» EXCERPTED PASSAGE:
──────────────────────────────

During the height of the peak shipping season this fall, between 20 and 30 vessels were forced to drop anchor outside the breakwater in LA/LB, while the time required to 'work' a vessel doubled from a normal 3-4 days to an average of 6-7 days. Ongoing rail problems only exacerbated the issue. To its credit, the port complex has pursued such initiatives as the Alameda Corridor (a high-speed rail corridor to expedite intermodal freight), PierPass (the extended gate hour program, which will become effective in early 2005), and has hired additional longshore labor. It may be too late, because some shippers have already made changes in their supply chain strategies.

J. Michael Zachary, Director of Port Planning and Logistics for the Port of Tacoma remarks, "The biggest thing we're seeing is a diversification of cargo coming up to Tacoma. The reason we're seeing it is that the ships are being put off schedule because of the circumstances in Southern California; they're either having to wait to get in to berth, they're not being off-loaded in time, or the boxes are not being moved inland according to their schedule. We have seen an increase not only in actual boxes arriving, but we've also seen a tremendous amount of customers actually coming to the port and saying, 'I'm ready to make a move here-how much can you take?' Our objective is making sure that what we tell them is correct, i.e. that we do have capacity, and that the capacity will perform. We're talking mostly rail capacity, not only in and out of the Port of Tacoma, but throughout the entire state of Washington and the Pacific Northwest region."

Zachary said that at the beginning of the year, BNSF and UP railroads were spending most of their money of capacity improvements along the southern corridor. However, when the congestion started appearing in June and July, the railroads began spending more on increasing capacity on other routes. "The dollars spent today (on rail routes) do not give us increased capacity tomorrow or even next month. But, it does show that the railroads realize that they need to increase capacity, and they understand that cargo is coming north."

Obviously, because Southern California represents a market of 28 million people, a dramatic shift in freight movement isn't likely. Yet, there's a lot of freight that transits LA/LB on it's way to other markets, such as the East Coast, the Southeast, and the Midwest. "The Midwest and the Northeast have also been our breadbasket," says Zachary, and the logistics infrastructure to serve those markets is already in place. "With more cargo coming into those lanes, costs are actually driven down." The bulk of diverted cargo the Port of Tacoma is now handling is that which is, "everything north of Memphis and east of Chicago." Meanwhile, freight destined for the Southeast is also on the rise.

As for all-water routes from Asia to the U.S., the post-Panamax vessels still can't pass through the Panama Canal, and the Canal is "nearing maximum capacity levels," according to the Panama Canal Authority. Even still, most every port along the U.S. East Coast is reporting increased container volumes from Asia. JAXPORT, the Jacksonville, Florida, port authority, currently relies on feeder vessels to accommodate Asia trade. However, "our goal is to have direct service to Asia," says a spokesperson for the port. "It's no secret that by offering direct service to Asia, we'll open up tremendous growth."

──────────────────────────────

» EXTRACTED MATERIAL:

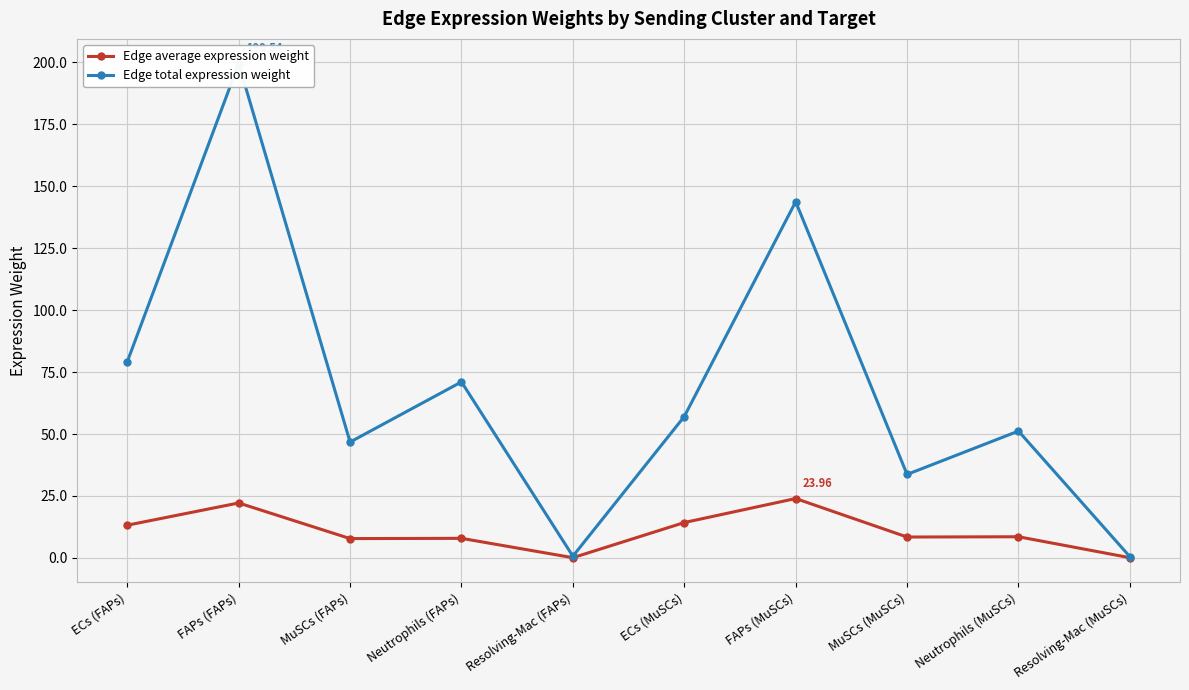

What is the difference between the highest and lowest values at ECs (FAPs)?

66.0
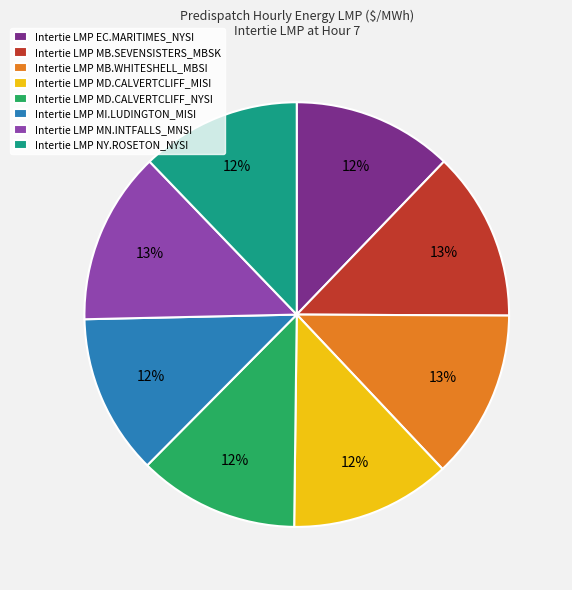

To the nearest percent, what percentage of the pie is Intertie LMP NY.ROSETON_NYSI?

12%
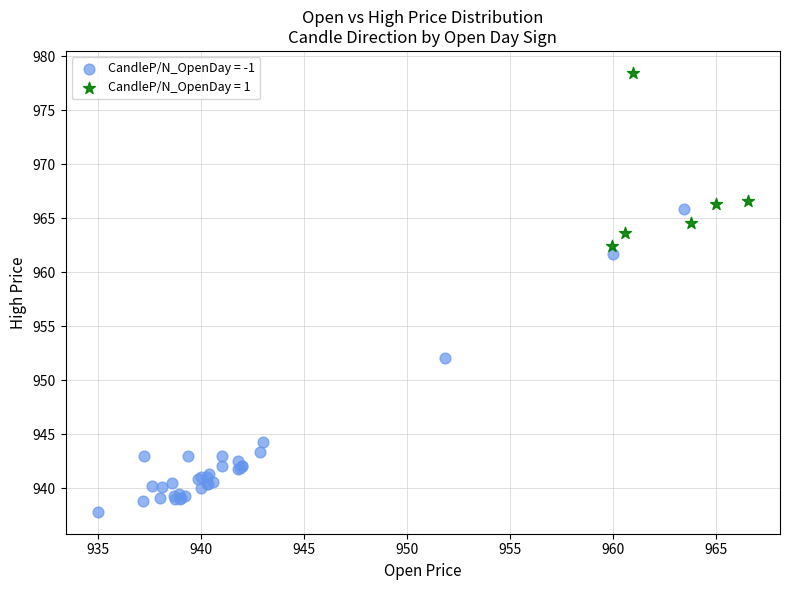

Which series contains the lowest Y value?

CandleP/N_OpenDay = -1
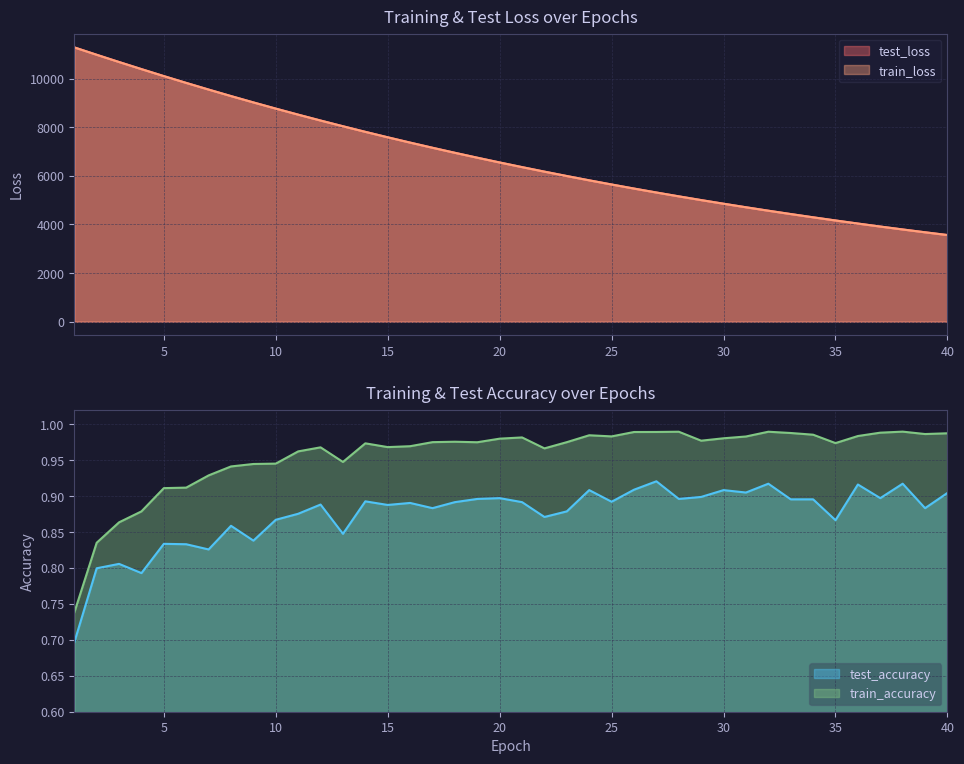

What is the total value across all series at 23?

11985.6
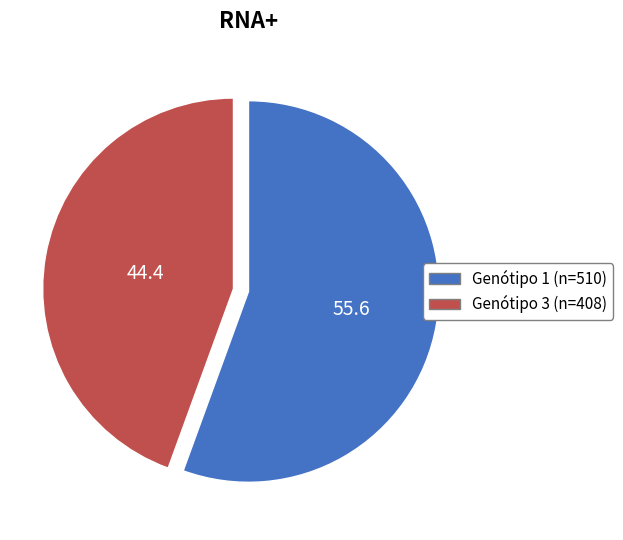

Is there any slice that represents more than half of the pie?

Yes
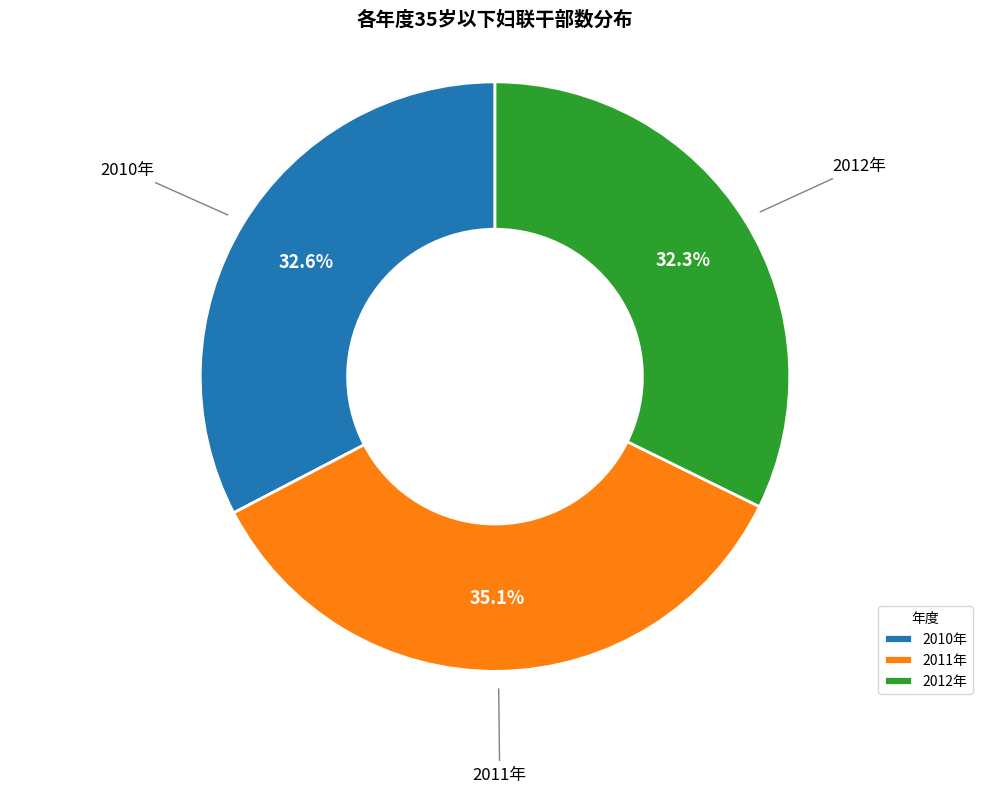

To the nearest percent, what is the combined percentage of 2011年 and 2012年?

67%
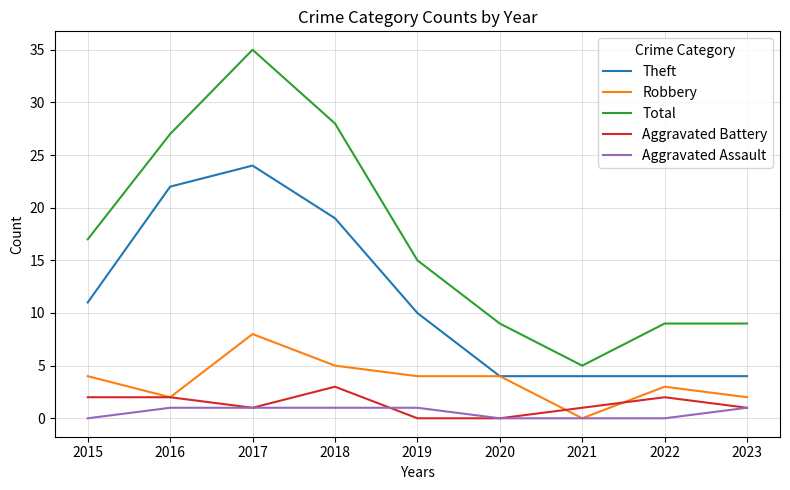

What value does the Total series have at 2021?

5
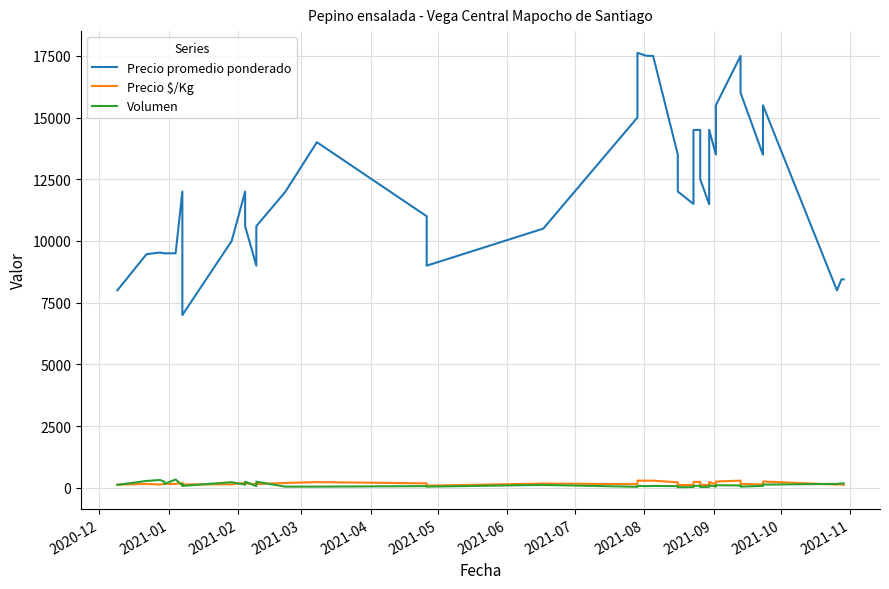

What is the average value of the Volumen series?

122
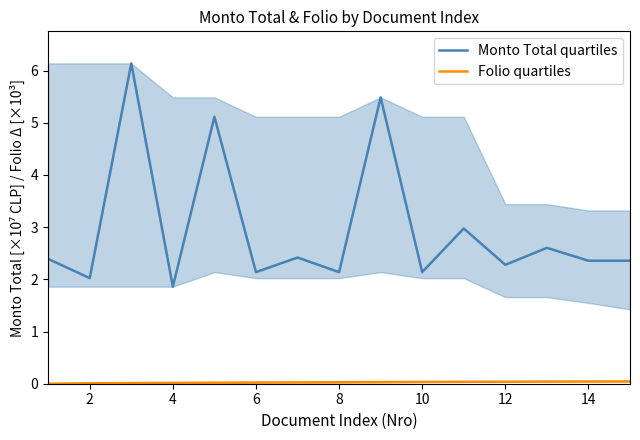

The Monto Total quartiles series shows 2.1 at 8. True or false?

True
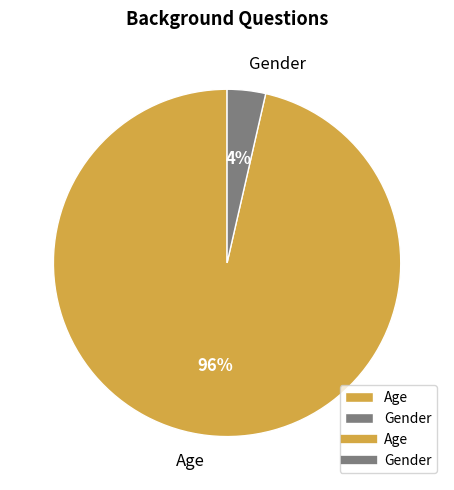

How many segments does this pie chart have?

2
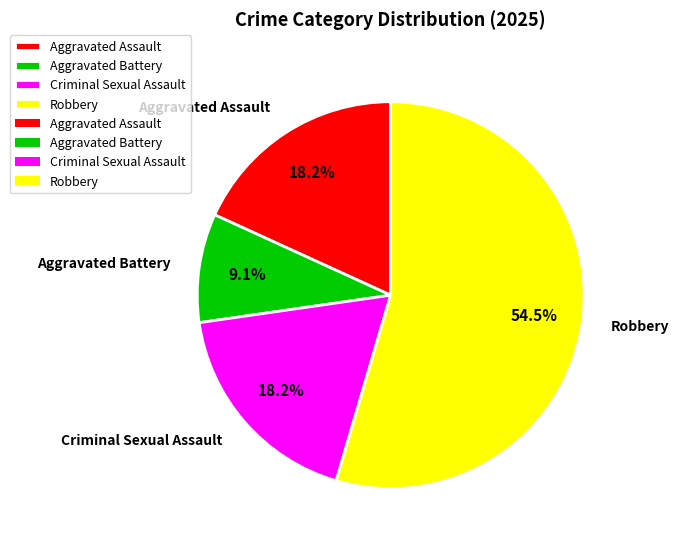

Is it true that Aggravated Battery is 1% of the pie?

False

──────────────────────────────

» EXPLORE THE MATERIAL:
A: Answer these from the port congestion passage above:
(i) How many days does it normally take to work a vessel in LA/LB?
(ii) Which two railroads does Zachary name?
(iii) How many people are in the Southern California market?
B: Please retype everything in the port congestion passage from "During the height" down to "supply chain strategies.".

» SOLUTIONS PER TASK:
A:
(i) 3-4 days
(ii) BNSF and UP
(iii) 28 million

B:
During the height of the peak shipping season this fall, between 20 and 30 vessels were forced to drop anchor outside the breakwater in LA/LB, while the time required to 'work' a vessel doubled from a normal 3-4 days to an average of 6-7 days. Ongoing rail problems only exacerbated the issue. To its credit, the port complex has pursued such initiatives as the Alameda Corridor (a high-speed rail corridor to expedite intermodal freight), PierPass (the extended gate hour program, which will become effective in early 2005), and has hired additional longshore labor. It may be too late, because some shippers have already made changes in their supply chain strategies.